I’ll have a go at calling WD support, but don’t want to push my return policy from Dell much farther.

FYI… called support, got through to a really nice guy in Level 2 support.  He was pretty straight up and mentioned that engineering has been looking into a few bugs in the latest firmware related to CIFS / Samba performance.  They have no ETA for a fix.  Bummer.

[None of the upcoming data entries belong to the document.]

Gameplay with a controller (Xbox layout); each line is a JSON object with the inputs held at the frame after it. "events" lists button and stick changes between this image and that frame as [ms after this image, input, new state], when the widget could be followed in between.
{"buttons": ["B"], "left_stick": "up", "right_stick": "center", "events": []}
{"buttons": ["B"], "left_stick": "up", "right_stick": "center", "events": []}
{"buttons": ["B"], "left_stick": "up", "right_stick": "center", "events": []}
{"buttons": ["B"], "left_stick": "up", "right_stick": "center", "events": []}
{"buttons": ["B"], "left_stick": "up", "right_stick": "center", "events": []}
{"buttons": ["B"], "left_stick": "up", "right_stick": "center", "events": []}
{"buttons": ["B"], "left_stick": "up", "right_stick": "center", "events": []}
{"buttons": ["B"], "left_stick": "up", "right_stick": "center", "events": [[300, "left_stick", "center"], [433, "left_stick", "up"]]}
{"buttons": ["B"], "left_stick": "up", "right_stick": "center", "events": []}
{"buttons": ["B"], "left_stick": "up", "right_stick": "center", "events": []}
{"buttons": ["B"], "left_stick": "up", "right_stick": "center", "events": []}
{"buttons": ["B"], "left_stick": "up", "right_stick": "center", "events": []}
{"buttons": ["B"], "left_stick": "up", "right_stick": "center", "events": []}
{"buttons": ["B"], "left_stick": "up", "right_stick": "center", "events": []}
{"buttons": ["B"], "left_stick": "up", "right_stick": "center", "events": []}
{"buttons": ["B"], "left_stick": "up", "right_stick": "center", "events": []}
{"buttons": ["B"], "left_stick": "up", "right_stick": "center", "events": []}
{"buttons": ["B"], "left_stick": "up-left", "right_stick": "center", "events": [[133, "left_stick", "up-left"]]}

Just initiated a return with Dell.  WD Level 2 support confirmed engineering is looking into a performance problem and has no ETA for a firmware release.  Bummer.  Going to end up buying a QNAP 419p or comparable Synology device.  I would downgrade to 2.2.28… but apparently that doesn’t work anyway.